Assistant Professor of Medicine University of Alabama at Birmingham, United States
Introduction: Minimal residual disease (MRD) is the most important dynamic prognostic marker of progression free (PFS) and overall survival (OS) in newly diagnosed multiple myeloma (NDMM). While autologous stem cell transplantation (ASCT) increases the proportion of patients (pts) reaching MRD negativity (< 10-5), it has short- and long-term toxicities. Quadruplets lead to high rates of MRD negativity creating the opportunity of MRD-adapted transplantation deferral. In the MILESTONE trial, we prospectively study the feasibility of using post induction MRD to defer ASCT in pts with NDMM.
Methods: MILESTONE (NCT04991103) is a phase II clinical trial for ASCT eligible NDMM and AL amyloid pts. In cohort A (NDMM), treatment consists of daratumumab 1800 mg SC (typical schedule), weekly bortezomib 1.3 mg/m2 SC, lenalidomide 25 mg PO days 1-21 and weekly dexamethasone 40 mg PO/IV (DaraVRd) every 28 days for 6 cycles followed by assessment of MRD by next-generation sequencing (clonoSEQ). Pts with MRD< 10-5 defer ASCT and continue with consolidation DaraVRd x3 cycles, pts with MRD³10-5 proceed with ASCT. After consolidation, all pts continue with maintenance (daratumumab on D1 and lenalidomide 10 mg D1-21 every 28 days; DaraR). Pts achieving sustained MRD< 10-5 (2 consecutive assessments 1 year apart) discontinue maintenance and proceed with MRD surveillance (MRD-SURE). The primary endpoint is the rate of ASCT deferral. Secondary endpoints included MRD conversion with ASCT, complete response (CR) by IMWG criteria at end of induction and consolidation, PFS and OS.
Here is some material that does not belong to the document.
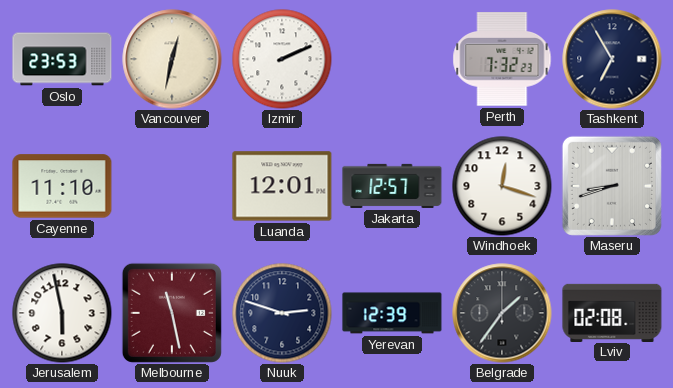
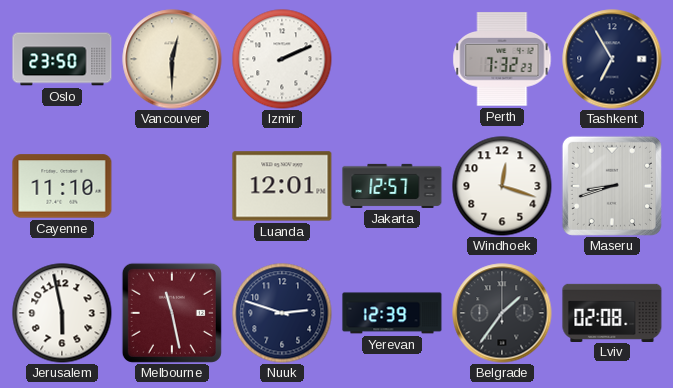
Oslo: 23:53 -> 23:50
Vancouver: 12:32 -> 12:30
Results: We accrued 20 pts between 11/2021 and 5/2023. The median age is 69 years (37-78), 50% male, 45% racial and ethnic minorities, 40% with ISS stage III disease, 15% with high risk FISH abnormalities [t(4;14), t(14;16) and del17p]. All pts successfully collected sufficient stem cells for ASCT ( >2 × 106 CD34+ cells/kg), 5/20 (25%) achieved MRD < 10-5 post induction leading to ASCT deferral and one additional pt deferred ASCT by choice. One pt withdrew from participation before the end of induction. Thirteen pts completed ASCT and 6 (46%) converted to MRD < 10-5. With a median follow up of 18.4 months, there are no progressions or deaths, 4 pts have transitioned to MRD-SURE and 15 remain on maintenance and cumulative MRD negative rate 60% (12/20). The overall response rate 100%, best response ≥CR 80% (16/20).
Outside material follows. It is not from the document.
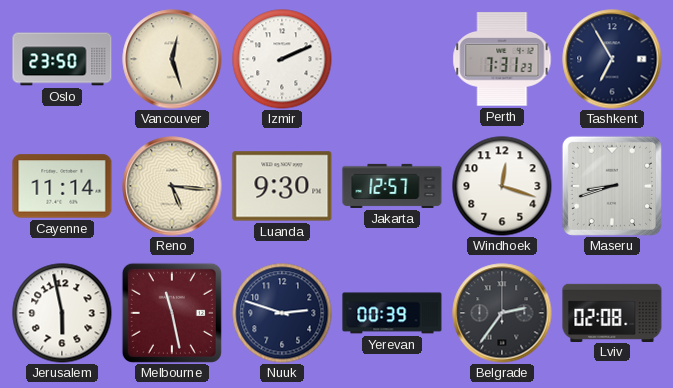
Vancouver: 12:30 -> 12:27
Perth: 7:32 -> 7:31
Conclusions: Quadruplet induction results in deep responses allowing an opportunity to defer ASCT based on individual treatment response in NDMM. This study provides the initial feasibility of utilization of post induction MRD in guiding next steps in treatment. This approach is being further explored in the larger ongoing, randomized phase II MASTER-2 clinical trial to see if comparable clinical outcomes are possible without ASCT in those achieving deep response to induction therapy. Additionally, cohort B is accruing for pts with AL amyloidosis to defer transplantation based on MRD status.